ACTION ITEM: Rewrite the text of the listing below with "год" changed to "г." at every occurrence and nothing else altered. Leave the pictures out of your version.

(Page images and extracted text)
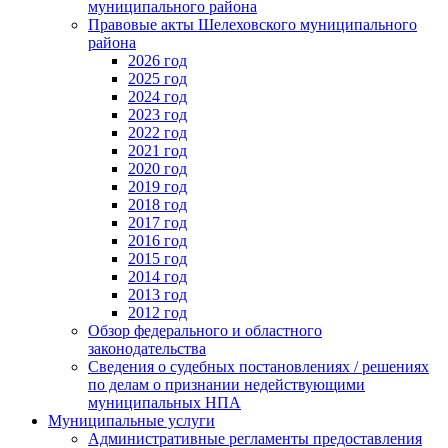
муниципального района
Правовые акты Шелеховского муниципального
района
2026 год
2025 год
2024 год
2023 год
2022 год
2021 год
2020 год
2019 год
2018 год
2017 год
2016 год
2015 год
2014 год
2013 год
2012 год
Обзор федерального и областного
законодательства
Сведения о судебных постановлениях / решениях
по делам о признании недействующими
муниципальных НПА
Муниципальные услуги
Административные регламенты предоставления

TASK SOLUTION:
муниципального района
Правовые акты Шелеховского муниципального
района
2026 г.
2025 г.
2024 г.
2023 г.
2022 г.
2021 г.
2020 г.
2019 г.
2018 г.
2017 г.
2016 г.
2015 г.
2014 г.
2013 г.
2012 г.
Обзор федерального и областного
законодательства
Сведения о судебных постановлениях / решениях
по делам о признании недействующими
муниципальных НПА
Муниципальные услуги
Административные регламенты предоставления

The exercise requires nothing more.